Exercise does a body good
Just like the rest of the body, we know that bones need exercise in order to stay in shape. When muscles pull on bones, it causes new bone to be laid down. This happens primarily during weight-bearing exercise, like running or walking. But less is known about the optimal intensity of exercise needed to build a strong skeleton in childhood.
The new study looked at 1,748 adolescents (average age 15.5) to see how different levels of physical activity impacted measures of bone health. The teens wore an electronic motion sensor that measured the frequency and intensity of their movements for seven days. The device was taken off only for bathing or when engaging in water sports, contact sports, and other sports where there was a high risk of falling onto the monitor, such as gymnastics. Based on the readings, average daily minutes of light, moderate, and vigorous physical activity were ascertained. The children also underwent highly sensitive testing to measure bone health, and then relationships between bone health and their level of physical activity were investigated.
Run, don't walk
Light and moderate physical activity did not appear to improve bone health, whereas vigorous daily exercise correlated with stronger bones.

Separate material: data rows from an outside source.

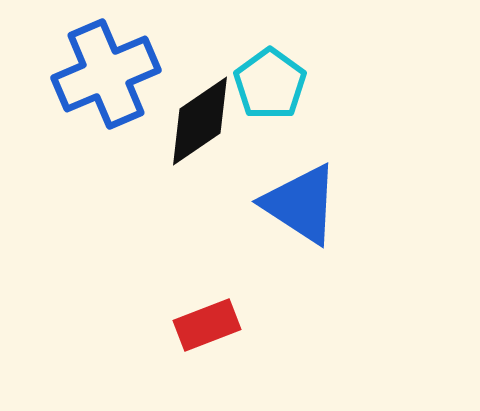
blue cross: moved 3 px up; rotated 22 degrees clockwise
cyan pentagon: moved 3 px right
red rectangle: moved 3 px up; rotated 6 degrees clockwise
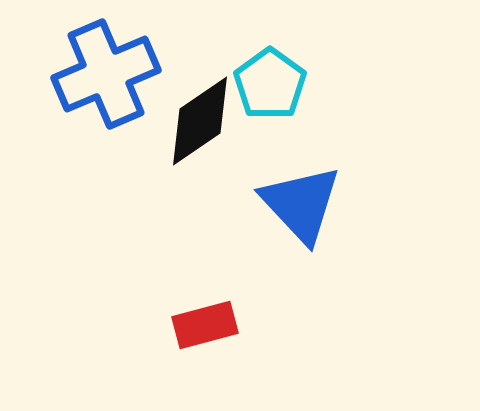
blue triangle: rotated 14 degrees clockwise
red rectangle: moved 2 px left; rotated 6 degrees clockwise
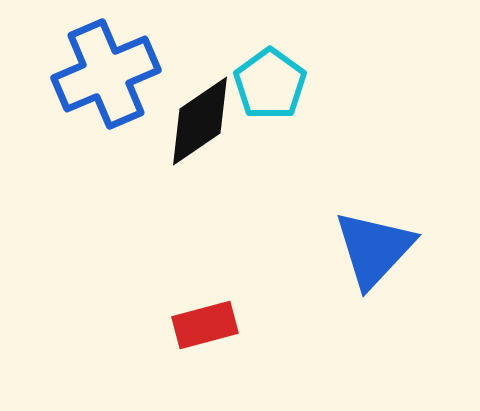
blue triangle: moved 73 px right, 45 px down; rotated 26 degrees clockwise
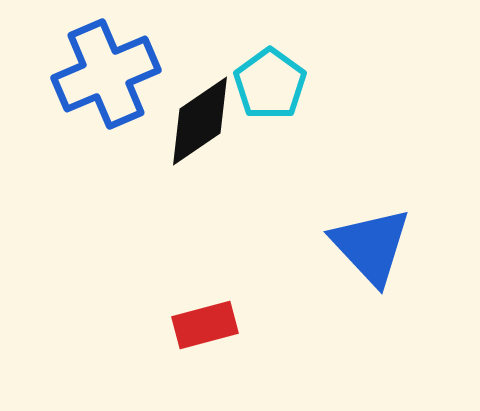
blue triangle: moved 3 px left, 3 px up; rotated 26 degrees counterclockwise
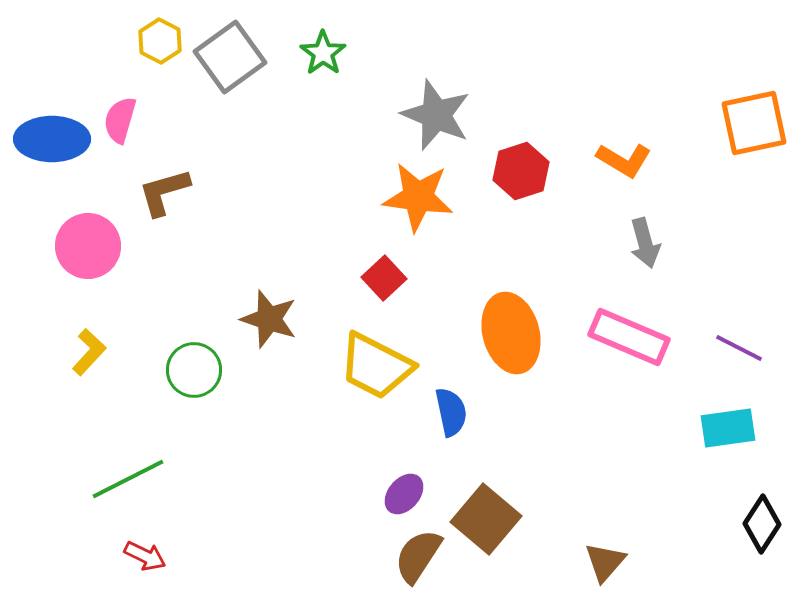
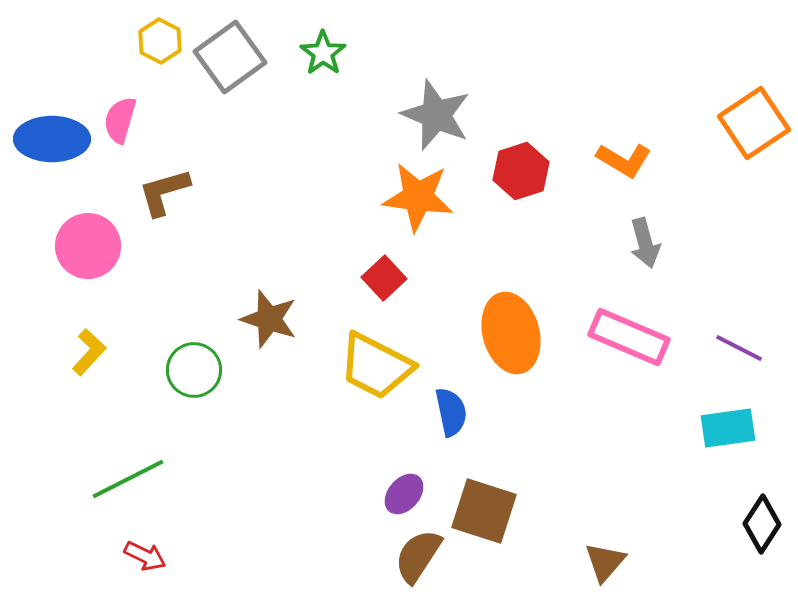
orange square: rotated 22 degrees counterclockwise
brown square: moved 2 px left, 8 px up; rotated 22 degrees counterclockwise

Compared with children in the lowest category of physical activity, those who obtained the most vigorous exercise had significantly more bone in the areas measured. "These results suggest that there is a threshold of intensity below which activity does not affect bone accrual," said lead study author, Adrian Sayers of the University of Bristol, UK. "Although promotion of walking is an important component of public health campaigns intended to reduce obesity, our results suggest that this activity is unlikely to benefit the skeleton in the young."
Keeping pace with good health
Maximizing bone health during childhood helps prevent osteoporosis later in life. Here are some tips for growing strong bones.
- Put nutrition first. Aim for foods that are high in bone-building calcium, such as low-fat dairy products, almonds, and broccoli. And don't forget the vitamin D; what you can't get safely from the sun in 15 minutes of daily exposure of the hands, forearms, and face, you can make up for with a supplement. Ask your child's pediatrician about the amount of D that's right for them.
- Get the right kind of exercise. Look for activities that make your kids run and jump, like basketball, tennis, volleyball, softball, jumping rope, and soccer.
- Start young. Studies have shown that vigorous physical exercise done during the teen years carries the benefit of stronger bones even 40 years later.